Pictures do not belong in the copy; restate the records below word for word.

Dataset items
'''
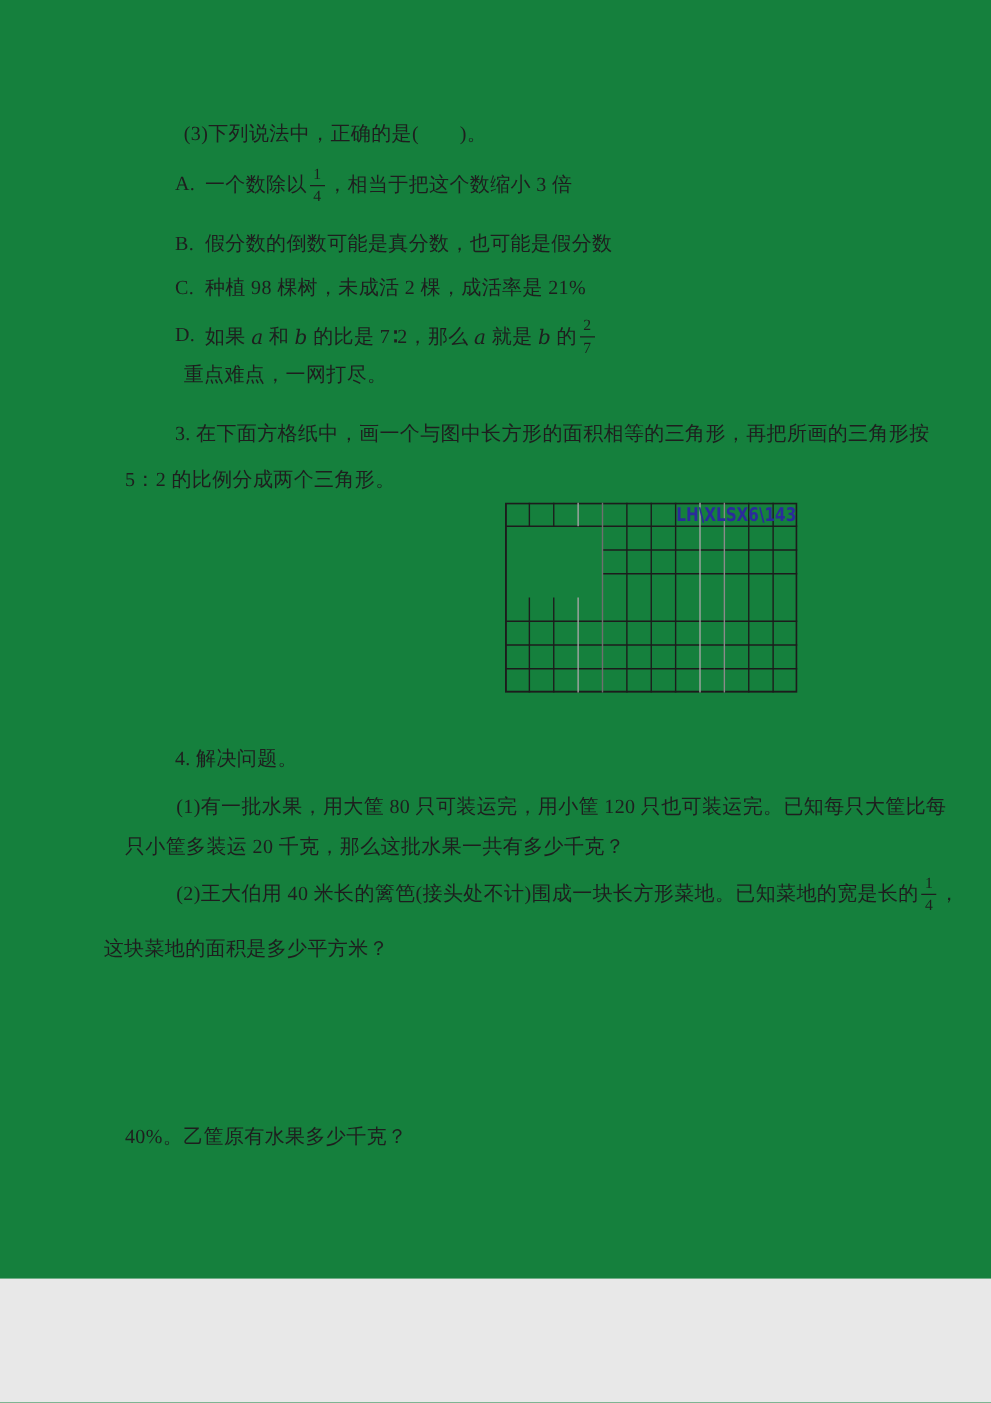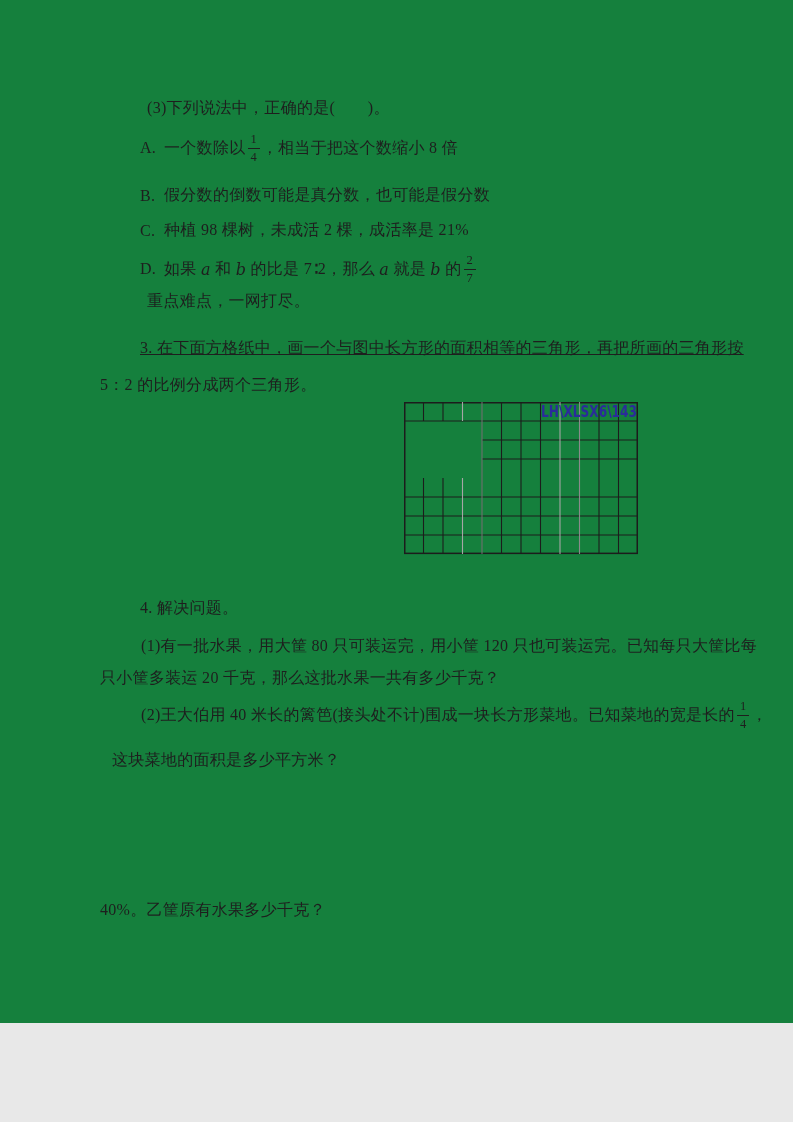--- a/index.html
+++ b/index.html
@@ -55,7 +55,7 @@
       <span class="num">1</span>
       <span class="den">4</span>
     </span>
-    <span class="t">，相当于把这个数缩小 8 倍</span>
+    <span class="t">，相当于把这个数缩小 3 倍</span>
   </div>
 
   <div class="row" style="left:140px; top:185px;">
'''
Written response
--- a/index.html
+++ b/index.html
@@ -55,7 +55,7 @@
       <span class="num">1</span>
       <span class="den">4</span>
     </span>
-    <span class="t">，相当于把这个数缩小 8 倍</span>
+    <span class="t">，相当于把这个数缩小 3 倍</span>
   </div>
 
   <div class="row" style="left:140px; top:185px;">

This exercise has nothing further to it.